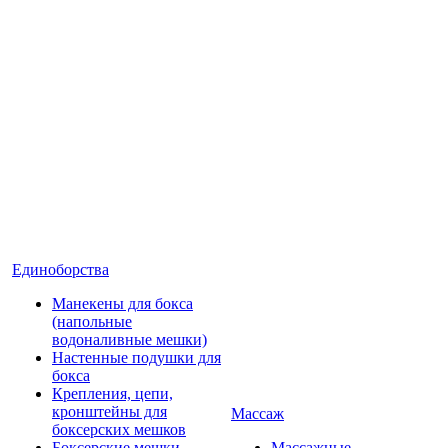
Единоборства
Манекены для бокса
(напольные
водоналивные мешки)
Настенные подушки для
бокса
Крепления, цепи,
кронштейны для
Массаж
боксерских мешков
Боксерские мешки
Массажные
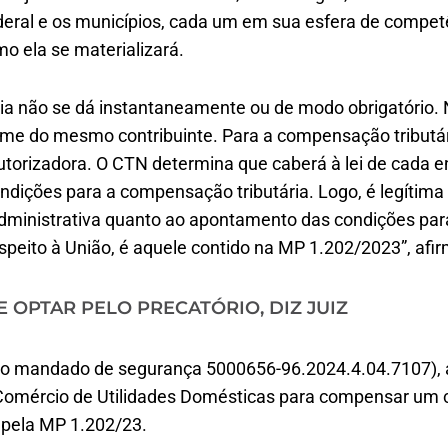
ederal e os municípios, cada um em sua esfera de compet
o ela se materializará.
ia não se dá instantaneamente ou de modo obrigatório.
ome do mesmo contribuinte. Para a compensação tributári
orizadora. O CTN determina que caberá à lei de cada ent
ondições para a compensação tributária. Logo, é legítima 
administrativa quanto ao apontamento das condições pa
respeito à União, é aquele contido na MP 1.202/2023”, afi
 OPTAR PELO PRECATÓRIO, DIZ JUIZ
no mandado de segurança 5000656-96.2024.4.04.7107), a
omércio de Utilidades Domésticas para compensar um c
 pela MP 1.202/23.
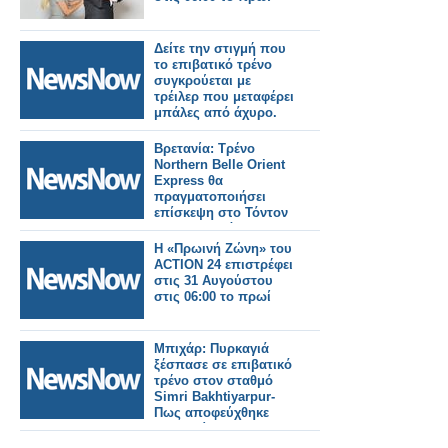
Δείτε την στιγμή που
το επιβατικό τρένο
συγκρούεται με
τρέιλερ που μεταφέρει
μπάλες από άχυρο.
Βρετανία: Τρένο
Northern Belle Orient
Express θα
πραγματοποιήσει
επίσκεψη στο Τόντον
της Κορνουάλης.
Η «Πρωινή Ζώνη» του
ACTION 24 επιστρέφει
στις 31 Αυγούστου
στις 06:00 το πρωί
Μπιχάρ: Πυρκαγιά
ξέσπασε σε επιβατικό
τρένο στον σταθμό
Simri Bakhtiyarpur-
Πως αποφεύχθηκε
τραγωδία.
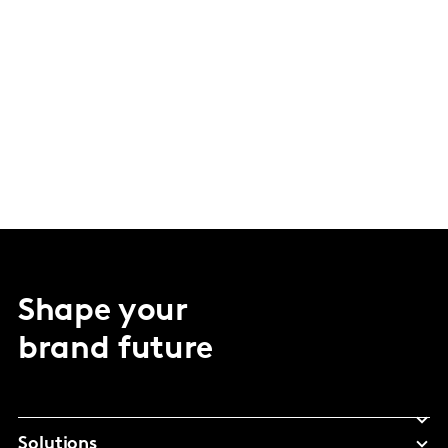
Shape your
brand future
Solutions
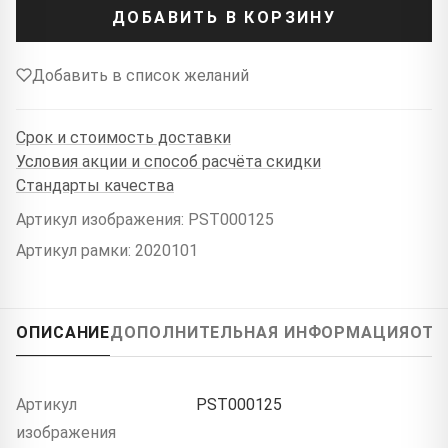
ДОБАВИТЬ В КОРЗИНУ
Добавить в список желаний
Срок и стоимость доставки
Условия акции и способ расчёта скидки
Стандарты качества
Артикул изображения: PST000125
Артикул рамки: 2020101
ОПИСАНИЕ
ДОПОЛНИТЕЛЬНАЯ ИНФОРМАЦИЯ
ОТЗ
Артикул
PST000125
изображения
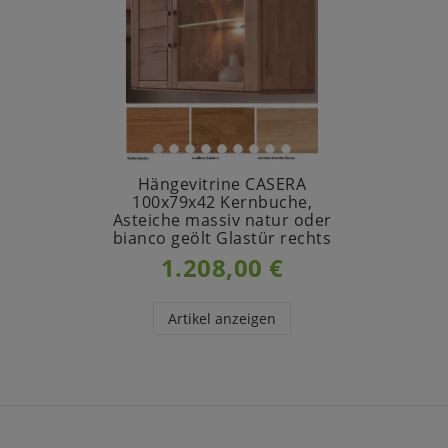
Hängevitrine CASERA
100x79x42 Kernbuche,
Asteiche massiv natur oder
bianco geölt Glastür rechts
1.208,00 €
Artikel anzeigen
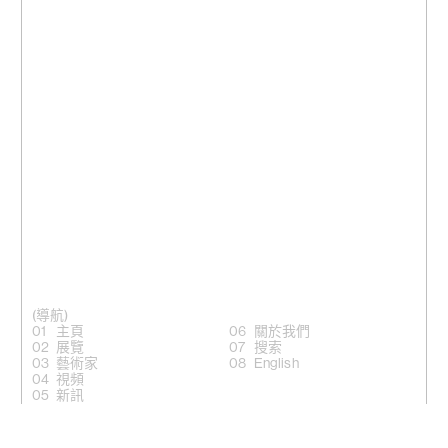
(導航)
主頁
關於我們
展覽
搜索
藝術家
English
視頻
新訊
(關注)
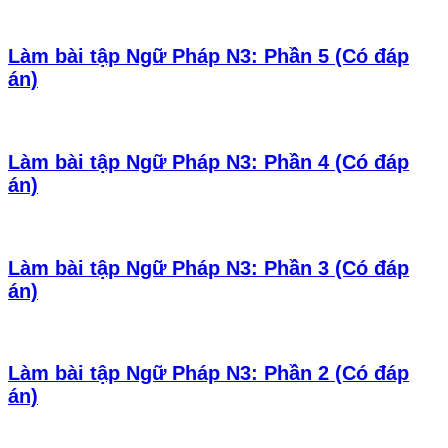
Làm bài tập Ngữ Pháp N3: Phần 5 (Có đáp
án)
Làm bài tập Ngữ Pháp N3: Phần 4 (Có đáp
án)
Làm bài tập Ngữ Pháp N3: Phần 3 (Có đáp
án)
Làm bài tập Ngữ Pháp N3: Phần 2 (Có đáp
án)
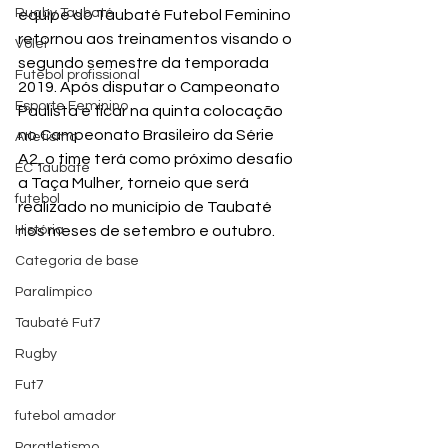
Rugby Taubaté
equipe do Taubaté Futebol Feminino 
retornou aos treinamentos visando o 
Vôlei
segundo semestre da temporada 
Futebol profissional
2019. Após disputar o Campeonato 
Esporte Feminino
Paulista e ficar na quinta colocação 
no Campeonato Brasileiro da Série 
Atletismo
A2, o time terá como próximo desafio 
EC Taubaté
a Taça Mulher, torneio que será 
futebol
realizado no município de Taubaté 
História
nos meses de setembro e outubro.
Categoria de base
Paralímpico
Taubaté Fut7
Rugby
Fut7
futebol amador
Paratletismo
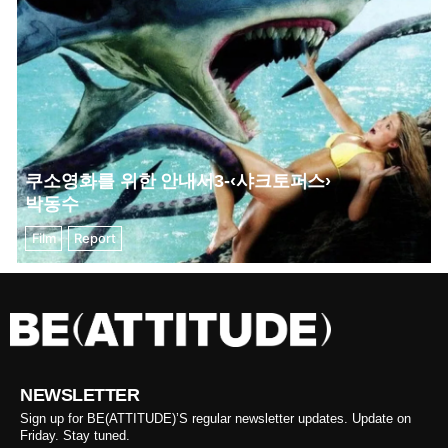
쿠소영화를 위한 안내서3-‹샤크토퍼스›
박동수
Film
Report
NEWSLETTER
Sign up for BE(ATTITUDE)’S regular newsletter updates. Update on
Friday. Stay tuned.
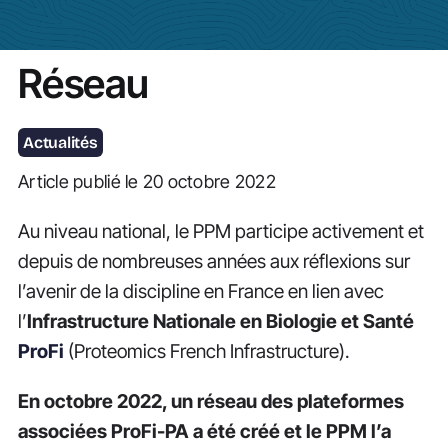
Actualités
Réseau
Actualités
Article publié le 20 octobre 2022
Au niveau national, le PPM participe activement et
depuis de nombreuses années aux réflexions sur
l’avenir de la discipline en France en lien avec
l’
Infrastructure Nationale en Biologie et Santé
ProFi
(Proteomics French Infrastructure).
En octobre 2022, un réseau des plateformes
associées ProFi-PA a été créé et le PPM l’a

○ ○ ○

Exercise directions: Repeat, with no pictures, every line from the top of the entries above through the line that has "ACTION 24 επιστρέφει", keeping each one exact.

Solution below:
Единоборства
Манекены для бокса
(напольные
водоналивные мешки)
Настенные подушки для
бокса
Крепления, цепи,
кронштейны для
Массаж
боксерских мешков
Боксерские мешки
Массажные
ederal e os municípios, cada um em sua esfera de compet
o ela se materializará.
ia não se dá instantaneamente ou de modo obrigatório.
ome do mesmo contribuinte. Para a compensação tributári
orizadora. O CTN determina que caberá à lei de cada ent
ondições para a compensação tributária. Logo, é legítima 
administrativa quanto ao apontamento das condições pa
respeito à União, é aquele contido na MP 1.202/2023”, afi
 OPTAR PELO PRECATÓRIO, DIZ JUIZ
no mandado de segurança 5000656-96.2024.4.04.7107), a
omércio de Utilidades Domésticas para compensar um c
 pela MP 1.202/23.
Δείτε την στιγμή που
το επιβατικό τρένο
συγκρούεται με
τρέιλερ που μεταφέρει
μπάλες από άχυρο.
Βρετανία: Τρένο
Northern Belle Orient
Express θα
πραγματοποιήσει
επίσκεψη στο Τόντον
της Κορνουάλης.
Η «Πρωινή Ζώνη» του
ACTION 24 επιστρέφει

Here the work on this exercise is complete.